Dead Cat Drama
One deceased feline in one cheap sweater makes for one lunatic encounter.
By Mary Duan
Those of you following along may have noticed that from time to time, I use this column as an ongoing piece on the rough theme of tales from the hood. I live in Oldtown Salinas, in an egregiously large Victorian we bought out of foreclosure, and the remodel of it will never, ever be complete. There’s a funeral home on one side of us that occasionally hosts parties with bounce houses, and an office building across the street where a religious-driven success group meets all hours of the day and night. (Did I mention they’re rhythmically challenged? The clapping, bass and drums are never in sync.)
Among the stranger things that have happened since my husband and I bought the complete wreck of a home: We were finishing dinner one Sunday night, heard gunshots and I opened the door to find the Salinas police had shot a pit bull that had gone on a runabout through the neighborhood; the pit bled out on my lawn in front of the pomegranate bushes. Twice, when my kids have forgotten to lock the doors while they’re inside, they’ve found obviously stoned people wandering through the dining room. One of my tenants intervened in a screaming match a local restaurant owner was having with someone trying to drive down the shared alleyway, and the owner then turned on him (this will become important later).
And then there were the two guys who used my porch as a party pad early one morning, blasting banda music at 3am, before the party turned bad and the two got into such a loud fight that the police were called, a taser was used and I’ve been subpoenaed to testify.
Nothing, though, could have prepared me for the most recent adventure, or as I’m calling it, “The Curious Case of the Dead Cat in the Sweater.”
My oldest kid was home from work and walking his girlfriend out to her car so she could go to her own job when a woman wearing a uniform from the aforementioned restaurant approached and started shrieking. “Do you even care there’s a dead cat laying here? It’s been here for three days! When are you planning on taking care of this?

To be done — Return the stretch of the dead cat column from "Dead Cat Drama" through "never in sync.)", word for word. Rely only on the column about the dead cat.

Stored items:
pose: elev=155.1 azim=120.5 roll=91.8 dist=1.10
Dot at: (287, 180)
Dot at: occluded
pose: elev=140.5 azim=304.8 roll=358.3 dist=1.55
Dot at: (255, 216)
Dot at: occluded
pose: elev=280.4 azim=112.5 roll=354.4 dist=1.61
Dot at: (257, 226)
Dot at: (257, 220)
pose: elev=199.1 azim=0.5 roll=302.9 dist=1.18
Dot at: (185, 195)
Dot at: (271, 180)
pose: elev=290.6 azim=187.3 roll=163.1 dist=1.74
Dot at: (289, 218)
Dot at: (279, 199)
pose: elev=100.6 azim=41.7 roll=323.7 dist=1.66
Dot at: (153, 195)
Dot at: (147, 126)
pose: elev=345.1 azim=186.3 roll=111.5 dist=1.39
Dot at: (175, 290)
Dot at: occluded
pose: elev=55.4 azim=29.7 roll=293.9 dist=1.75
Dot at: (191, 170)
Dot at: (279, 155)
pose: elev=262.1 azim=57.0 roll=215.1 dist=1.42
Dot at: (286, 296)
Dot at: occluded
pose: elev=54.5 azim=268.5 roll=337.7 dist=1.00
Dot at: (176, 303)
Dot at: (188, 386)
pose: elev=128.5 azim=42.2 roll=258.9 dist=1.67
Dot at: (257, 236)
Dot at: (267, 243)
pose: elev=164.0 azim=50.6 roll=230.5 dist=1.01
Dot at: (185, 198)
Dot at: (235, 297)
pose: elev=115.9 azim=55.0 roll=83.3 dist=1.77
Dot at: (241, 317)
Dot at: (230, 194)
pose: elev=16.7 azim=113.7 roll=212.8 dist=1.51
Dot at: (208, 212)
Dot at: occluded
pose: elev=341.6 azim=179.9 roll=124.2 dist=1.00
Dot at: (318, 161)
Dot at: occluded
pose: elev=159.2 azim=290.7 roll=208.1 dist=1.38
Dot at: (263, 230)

Task output —
Dead Cat Drama
One deceased feline in one cheap sweater makes for one lunatic encounter.
By Mary Duan
Those of you following along may have noticed that from time to time, I use this column as an ongoing piece on the rough theme of tales from the hood. I live in Oldtown Salinas, in an egregiously large Victorian we bought out of foreclosure, and the remodel of it will never, ever be complete. There’s a funeral home on one side of us that occasionally hosts parties with bounce houses, and an office building across the street where a religious-driven success group meets all hours of the day and night. (Did I mention they’re rhythmically challenged? The clapping, bass and drums are never in sync.)